Hanna Rosin: The End Of Men And The Rise Of Women

Hanna Rosin: The End Of Men And The Rise Of Women

When Hanna Rosin’s article “The End Of Men” was published in 2010, it seemed like another one of those Atlantic cover stories—or maybe just Atlantic covers—designed to inspire a lot of sputtering and flailing until it’s completely forgotten, usually within 30 days, at which point the magazine dependably sends out another one. This impression was especially strong among people who didn’t read it. (Rosin freely admits that she could have spared herself a lot of grief if she’d just gone with a less apocalyptic title, but then, she would probably have drawn a lot less attention, too.) The book isn’t about the end of man, or even manliness, but about the end of male dominance, in the workplace and elsewhere.

It’s an argument designed to piss off not just macho types whose favorite debating tactic is to break out the yardsticks and start measuring, but feminists who will be dismayed at any apparent suggestion that sexual harassment, gender-based income inequality, the glass ceiling, and other injustices are no longer a big deal. Rosin doesn’t pretend that things have just flip-flopped since Don Draper’s day, but she marshals an impressive load of research to make her case that things are changing in ways that help women at work move ahead faster than men, and also help women outside the workplace think more easily about living their lives without yoking themselves to a man. She actually marshals so much research that the book sags a little under the weight of all the statistics she quotes and the authors she cites. But it’s understandable that an author making bold, broad assertions while camped out on the gender divide would want to have her all ducks in a row, and she does.

The book’s most eye-opening passages may be those on how the changes Rosin has picked up on are altering marriage and romance.
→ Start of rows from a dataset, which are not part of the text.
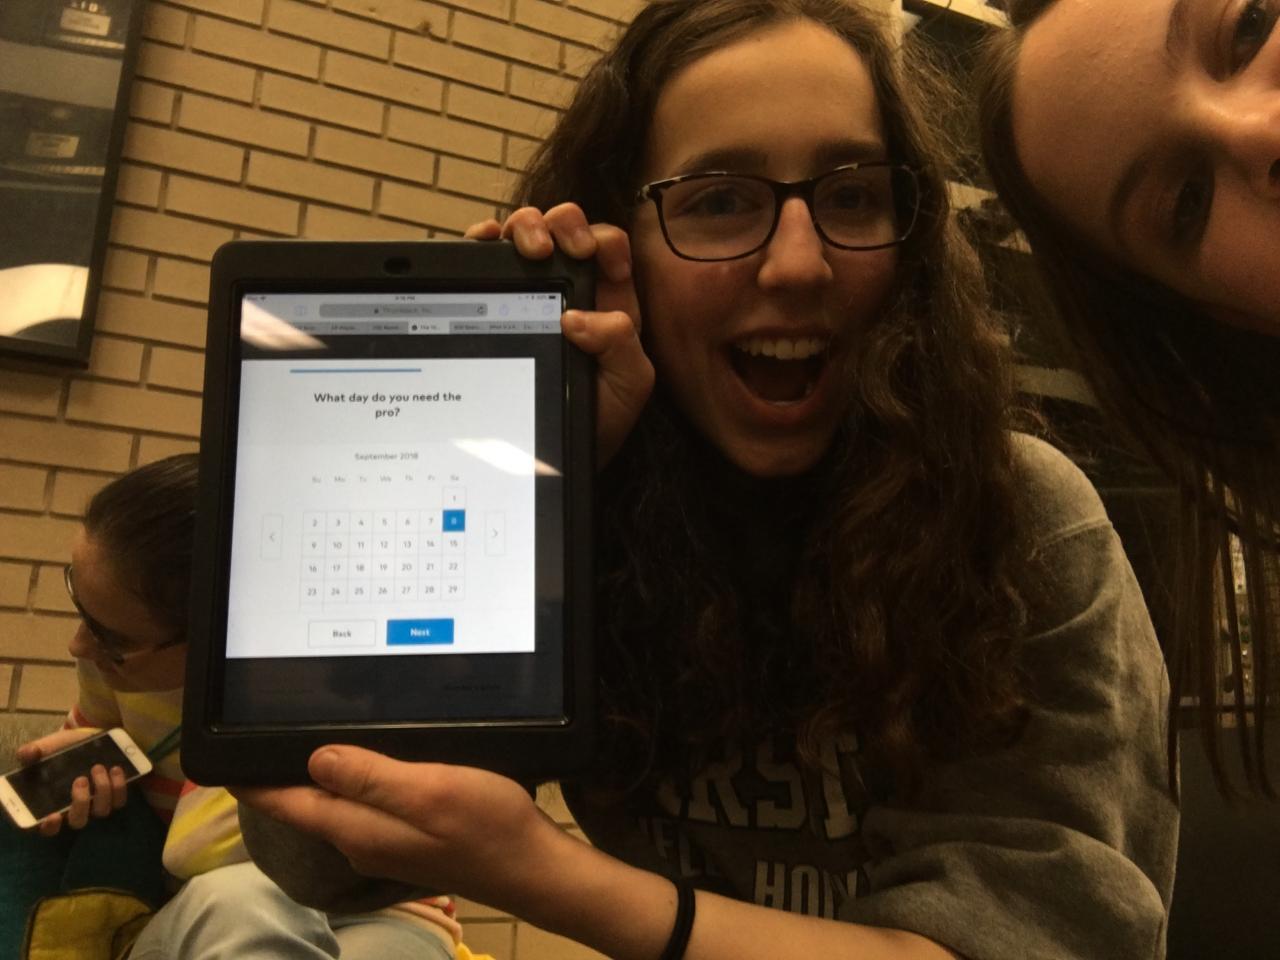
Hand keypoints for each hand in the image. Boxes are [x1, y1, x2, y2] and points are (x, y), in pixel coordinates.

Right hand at [16, 728, 128, 835]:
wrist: (88, 739)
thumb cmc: (62, 748)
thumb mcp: (47, 747)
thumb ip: (34, 751)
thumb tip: (27, 753)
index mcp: (50, 803)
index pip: (46, 827)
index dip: (49, 827)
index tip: (53, 816)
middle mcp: (73, 809)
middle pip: (78, 821)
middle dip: (81, 802)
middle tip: (80, 779)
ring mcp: (95, 804)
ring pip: (101, 811)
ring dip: (102, 791)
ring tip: (98, 768)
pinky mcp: (113, 796)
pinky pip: (119, 801)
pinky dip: (119, 787)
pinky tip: (115, 770)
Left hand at [235, 746, 567, 915]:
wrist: (532, 866)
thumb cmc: (486, 823)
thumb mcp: (428, 790)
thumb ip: (370, 777)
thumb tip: (313, 760)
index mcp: (357, 828)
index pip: (287, 803)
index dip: (252, 780)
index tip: (223, 753)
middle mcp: (361, 839)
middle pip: (306, 803)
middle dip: (280, 770)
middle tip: (263, 724)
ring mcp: (384, 842)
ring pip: (335, 803)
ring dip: (317, 772)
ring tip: (304, 731)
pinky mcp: (408, 838)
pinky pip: (364, 804)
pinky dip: (352, 780)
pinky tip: (365, 757)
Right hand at [466, 206, 654, 465]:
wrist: (552, 459)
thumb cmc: (597, 422)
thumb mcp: (629, 386)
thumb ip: (622, 346)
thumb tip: (579, 317)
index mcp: (607, 302)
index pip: (607, 247)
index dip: (601, 240)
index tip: (590, 255)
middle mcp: (569, 292)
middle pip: (564, 231)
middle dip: (559, 223)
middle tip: (551, 247)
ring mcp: (529, 296)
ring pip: (524, 238)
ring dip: (523, 226)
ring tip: (525, 247)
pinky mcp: (493, 306)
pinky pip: (485, 264)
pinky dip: (481, 242)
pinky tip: (483, 242)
Surveying the hook-up culture at college, Rosin meets young women who can’t get over the fun of receiving multiple text invitations to hang out from guys they’ve just met. Although plenty of casual sex is being enjoyed on campus, a big part of the fun is in having so many options that girls can freely say no, which makes them feel that they’re in charge of their lives at least as much as saying yes does. Meanwhile, among adults, women’s increasing ability to support themselves without depending on male partners has resulted in a major drop in reports of domestic abuse. Rosin cites evidence that woman are not just better wired, as a group, for the kinds of jobs that are available in the post-industrial economy, but that they’re faster and more nimble when it comes to education and adaptation to the changing world. Not that the world is trying to meet the men halfway. Visiting “one of the court-sponsored men’s support groups that have sprung up throughout the Rust Belt,” Rosin meets an unemployed man who’s just signed up for food stamps, noting that they’re “just about the only social welfare program a man can easily access.”

In Alexander, an Alabama city hard-hit by the closing of a Russell Corporation plant that employed 8,000 people, Rosin meets a young couple, Shannon and Troy, who have a baby and live together, but aren’t married. Shannon works as an exotic dancer while studying nursing; Troy doesn’t seem to do much of anything, partly because, to Shannon’s disgust, he’s patiently waiting for things to return to “normal,” at which point Russell will start hiring at full strength again and he’ll go to work there. They fit with Rosin’s thesis, borrowed from the sociologist Kathryn Edin, that, especially in the lower working class, single women, even single mothers, are staying single rather than marry men who have nothing to tangible to contribute to the household. Rosin sympathizes with the worst-off of these men, and she celebrates the ways that women’s lives have changed for the better, but she’s a reporter, not a polemicist. She isn’t arguing that these changes are bad or good overall, but simply that they’re real. People who would rather argue about it than adjust to them might as well be waiting for Russell to start hiring again.